Bemerkenswert: Beamte dürfen mit Dienstausweis auch in der Freizeit trainieren. Für alle, die ihre Schießfertigkeit über die Pflichtübung hinaus halten wollen, ist das der praktischste Teil des Angebots – ohne Umweg über eine Vereinsmitgliedschaft, die sonst über den Freizeitschützen Zerbst e.V. läuft.
Anreise und Umfeld
Der Standort Zerbst/Anhalt liegt direkt zwischen A2 und A9: Magdeburg 30, Wittenberg 40, Halle 55, Leipzig 60, Brandenburg 70, Potsdam 75 und Berlin rund 90 Minuten. Kostenlose Stellflächen gibt es auch für Dienstfahrzeuge und Mannschaftstransporter. Ausrüstung, Reinigungsmittel und Verbrauchsmaterial für die Nachbereitung findet man beim angeschlossenen Fachhändler WaffenPro; wie eine saubere Waffenpflege nach intensivem Training aussieht, zeigt unser Pflege-Ratgeber.
Einordnung
Für Einheiten in Sachsen-Anhalt, Brandenburg, Berlin, Sachsen und Thüringen ist die Kombination aus Vollautomatik-Zulassung, hoher Energiefreigabe und angeschlossener medizinischer Ausbildung ungewöhnlich vollständig. Wer bislang für Dauerfeuer- oder TCCC-Module Fahrten von mehreren Stunden einplanen musste, bekommt hier eine zentral erreichbare Alternative. Anfragen laufen über die Behördenkontakte des Zentrums.
Häufige Fragen
Welche Behörden können in Zerbst trainieren?

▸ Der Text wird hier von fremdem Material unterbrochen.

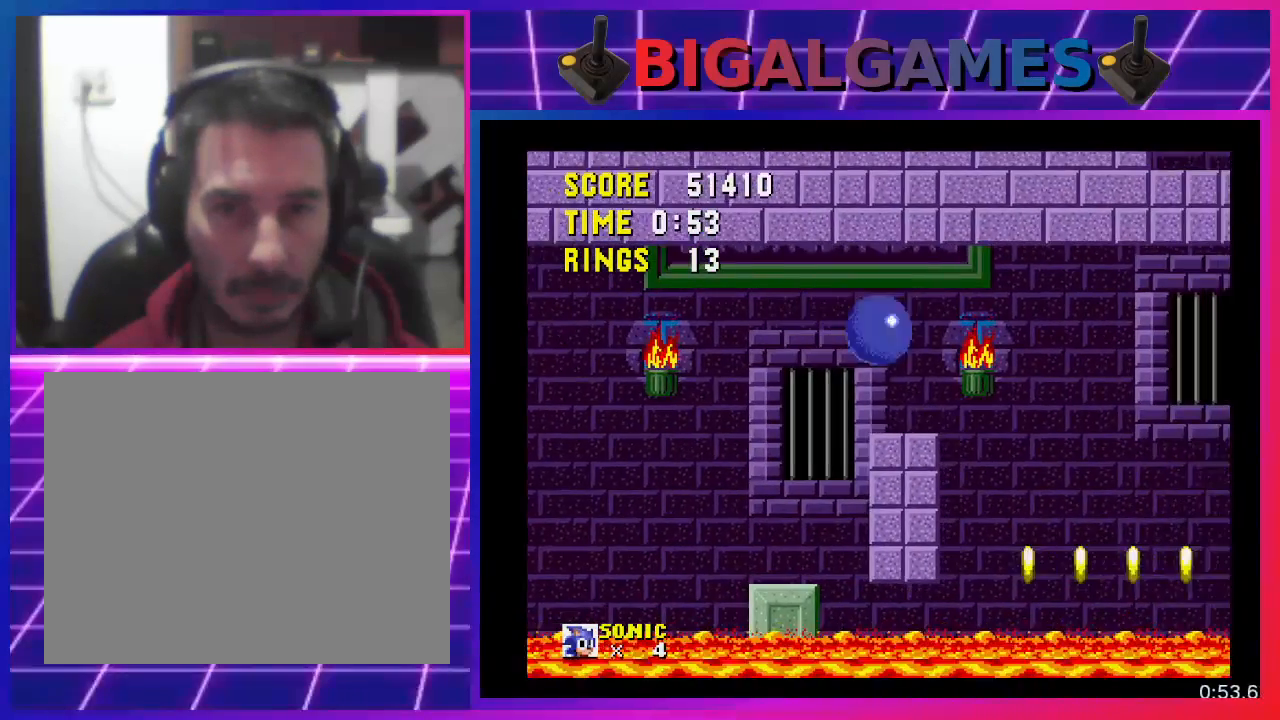
{"buttons": [], "events": [[100, "DPAD_LEFT", "down"], [233, "DPAD_LEFT", "up"], [333, "DPAD_LEFT", "down"], [433, "DPAD_LEFT", "up"]]}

Polizei (Bund und Land), Bundeswehr, Zoll, Justizvollzug, kommunale Ordnungs- und Jagdbehörden sowie akkreditierte Sicherheitsdienste nach § 34a GewO und GSU-zertifizierte Werttransportunternehmen. Erforderlich ist ein gültiger Dienstausweis; buchbar sind Einzelplätze wie geschlossene Lehrgänge.
Ist vollautomatisches Schießen dort wirklich erlaubt?
Ja – die Anlage besitzt eine behördliche Zulassung zum vollautomatischen Schießen. Dauerfeuer mit MP5, MP7, G36 oder HK416 ist damit im behördlichen Rahmen zulässig. Für zivile Sportschützen gilt diese Freigabe ausdrücklich nicht.
Dürfen Beamte auch privat auf der Anlage üben?
Ja. Mit gültigem Dienstausweis ist Training außerhalb des Dienstbetriebs möglich. Das erlaubt kontinuierliche Übung zwischen den dienstlichen Pflichtterminen, ohne dass eine separate Vereinsmitgliedschaft nötig wird.
Was kostet ein TCCC-Lehrgang und wie lange dauert er?
Umfang und Preis richten sich nach Teilnehmerzahl und Modultiefe – von einem Tagesmodul zur Blutstillung bis zum mehrtägigen Lehrgang mit Care Under Fire und Tactical Field Care. Angebote werden individuell auf Anfrage kalkuliert.